Nach einiger Zeit ging auch Lytwyns enger Freund Schewtschenko nach Toronto, wo die beiden ihr erstes großes gemeinsames Projekt verwirklichten: die Gründung des Dienstleisters MyDropBox, der studentische Arbeiten auf Plagiate überprüfen sollte. Für den damaligen Technologiestand eine Innovation – bisher existierten keine vergleichbaren Anwendungen für die Qualitätsprüfung. Das Startup TurnItIn aus Kalifornien, ein ähnlicher Anbieter, kam erst nach der Gründung von MyDropBox auf den Markt.
Erfolgreich in Kanada
Der Erfolg war groß: Bis 2007 entschieden sich 800 Universitäten für den Kauf des Produkts von Lytwyn und Schewtschenko. Schließlich verkauften sie MyDropBox an das US-amerikanische Bildungstechnologieunternehmen BlackBoard, bei dem Lytwyn einer Vereinbarung zufolge noch zwei weitere Jahre arbeitete. Als Lytwyn noch formell bei BlackBoard war, registrierten Schewtschenko und Lider Ende 2008 bereits das Unternehmen Applied Lingustics, aus dem am Ende Grammarly wurde: Die Idee war, einen de facto KI-basierten Algorithmus zu erstellen, der Schreibfehler in Texten findet, was sich in der Praxis als ein komplexes, aber machbares Unterfangen erwies. Lytwyn stieß schnell zum Führungsteam dazu.
Zunächst einmal konzentrieren sich die drei auf eine sehr ähnliche Zielgruppe wie zuvor bei MyDropBox: auf Universitäten und das Verlagswesen. Das änderte sich jedoch. „Wir haben verstanden, dass wir ein Instrument schaffen können, das für jeden Menschen hilfreich ist, der im Netz auf Englisch schreibt – und wir entschieden uns dafür, uns in Richtung Massenmarkt zu bewegen“, erzählt Dmytro Lider.
Grammarly: rasant wachsende User-Zahlen
Der große Durchbruch gelang den IT-Unternehmern mit Grammarly ab 2015, als sie anfingen, nach dem sogenannten Freemium-Prinzip zu arbeiten, das dem Nutzer einen Teil der Funktionen kostenlos zur Verfügung stellt. Das funktionierte perfekt: Während die Zahl der aktiven User 2015 bei einer Million lag, betrug dieser Wert 2020 bereits 30 Millionen. Die Nutzerzahl hatte sich jedes Jahr um fast 100 Prozent erhöht – und ab 2017 kam es zu ersten umfassenden Investitionen.

Die Daten »

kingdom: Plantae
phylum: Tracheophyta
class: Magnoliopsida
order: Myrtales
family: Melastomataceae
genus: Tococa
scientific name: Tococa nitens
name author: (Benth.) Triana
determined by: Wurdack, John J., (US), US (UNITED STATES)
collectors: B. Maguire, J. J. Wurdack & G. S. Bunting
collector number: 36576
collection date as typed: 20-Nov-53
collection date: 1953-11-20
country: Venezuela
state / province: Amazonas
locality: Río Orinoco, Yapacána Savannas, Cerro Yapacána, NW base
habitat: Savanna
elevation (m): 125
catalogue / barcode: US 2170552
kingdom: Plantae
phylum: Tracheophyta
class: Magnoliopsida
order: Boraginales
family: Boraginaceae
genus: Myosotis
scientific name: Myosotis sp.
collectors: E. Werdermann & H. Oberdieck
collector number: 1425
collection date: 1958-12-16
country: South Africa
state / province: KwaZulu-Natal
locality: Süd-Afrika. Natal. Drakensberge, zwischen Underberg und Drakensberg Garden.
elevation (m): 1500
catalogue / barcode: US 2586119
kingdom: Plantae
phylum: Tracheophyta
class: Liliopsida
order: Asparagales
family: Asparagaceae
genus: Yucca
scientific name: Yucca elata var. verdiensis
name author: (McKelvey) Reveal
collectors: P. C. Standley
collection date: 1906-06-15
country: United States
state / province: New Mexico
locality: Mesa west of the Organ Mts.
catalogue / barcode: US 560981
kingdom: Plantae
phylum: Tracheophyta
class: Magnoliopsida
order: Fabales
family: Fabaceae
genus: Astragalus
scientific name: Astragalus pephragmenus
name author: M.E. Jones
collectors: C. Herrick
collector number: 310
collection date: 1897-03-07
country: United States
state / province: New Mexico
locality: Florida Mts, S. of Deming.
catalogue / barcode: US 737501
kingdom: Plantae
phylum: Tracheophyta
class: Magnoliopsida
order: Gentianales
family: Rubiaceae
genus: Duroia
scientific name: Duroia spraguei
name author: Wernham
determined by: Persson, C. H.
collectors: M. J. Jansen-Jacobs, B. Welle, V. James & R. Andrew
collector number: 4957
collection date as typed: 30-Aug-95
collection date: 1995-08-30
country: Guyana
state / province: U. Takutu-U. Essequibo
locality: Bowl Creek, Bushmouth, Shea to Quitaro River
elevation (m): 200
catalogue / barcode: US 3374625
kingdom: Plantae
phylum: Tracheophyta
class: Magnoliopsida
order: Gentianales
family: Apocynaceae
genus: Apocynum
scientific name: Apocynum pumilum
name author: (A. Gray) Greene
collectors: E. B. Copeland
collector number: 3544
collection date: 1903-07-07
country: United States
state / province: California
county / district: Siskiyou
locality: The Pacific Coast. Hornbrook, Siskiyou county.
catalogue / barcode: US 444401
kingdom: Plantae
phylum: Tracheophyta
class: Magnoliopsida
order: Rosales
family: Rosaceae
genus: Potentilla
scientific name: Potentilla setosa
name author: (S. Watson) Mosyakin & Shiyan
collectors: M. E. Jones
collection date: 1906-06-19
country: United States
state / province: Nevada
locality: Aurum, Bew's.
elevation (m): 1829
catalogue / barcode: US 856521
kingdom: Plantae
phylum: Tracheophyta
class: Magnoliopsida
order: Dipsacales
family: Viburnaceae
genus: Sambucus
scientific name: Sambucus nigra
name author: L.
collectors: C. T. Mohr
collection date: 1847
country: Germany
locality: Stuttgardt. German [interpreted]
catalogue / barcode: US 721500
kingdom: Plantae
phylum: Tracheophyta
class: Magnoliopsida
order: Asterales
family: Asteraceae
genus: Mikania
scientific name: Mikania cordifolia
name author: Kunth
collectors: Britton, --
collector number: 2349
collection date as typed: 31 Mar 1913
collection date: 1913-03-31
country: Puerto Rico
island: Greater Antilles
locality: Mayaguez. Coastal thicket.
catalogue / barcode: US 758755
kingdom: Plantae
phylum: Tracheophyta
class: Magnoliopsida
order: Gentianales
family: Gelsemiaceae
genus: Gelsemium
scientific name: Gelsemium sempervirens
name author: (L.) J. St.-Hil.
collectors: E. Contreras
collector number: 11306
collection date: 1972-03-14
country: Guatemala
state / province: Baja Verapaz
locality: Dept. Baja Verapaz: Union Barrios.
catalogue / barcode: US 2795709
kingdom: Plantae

Aufgaben »
• a. Wie viele Universitäten hatten sich laut dem Quelltext bis 2007 für das Produkt von Lytwyn und Schewtschenko entschieden?
• b. Schreiben Sie den Abschnitt des Quelltexts neu, beginnend mit „Grammarly: rasant wachsende“ und weiter bis einschließlich „ersten umfassenden Investitionen.“, und setzen Sie dabei „Freemium-Modell“ anstelle von „Freemium-Prinzip“ ein.
Die Zeilen spielen hierfür keine Rolle.

Lösungen »
• a. 800 Universitäten

• b.
Grammarly: rasant wachsende User-Zahlen
Der große Durchbruch gelang den IT-Unternehmern mit Grammarly ab 2015, als sie anfingen, nach dem sogenannten Freemium-Modell zu arbeiten, das dem Nutzer einen Teil der Funktionen kostenlos zur Verfügung stellt. Das funktionierte perfekt: Während die Zahl der aktiven User 2015 bei einer Million lag, betrug dieser Wert 2020 bereits 30 Millionen. Die Nutzerzahl hatte sich jedes Jahr um fast 100 Prozent erhöht – und ab 2017 kam es zu ersten umfassenden Investitionen.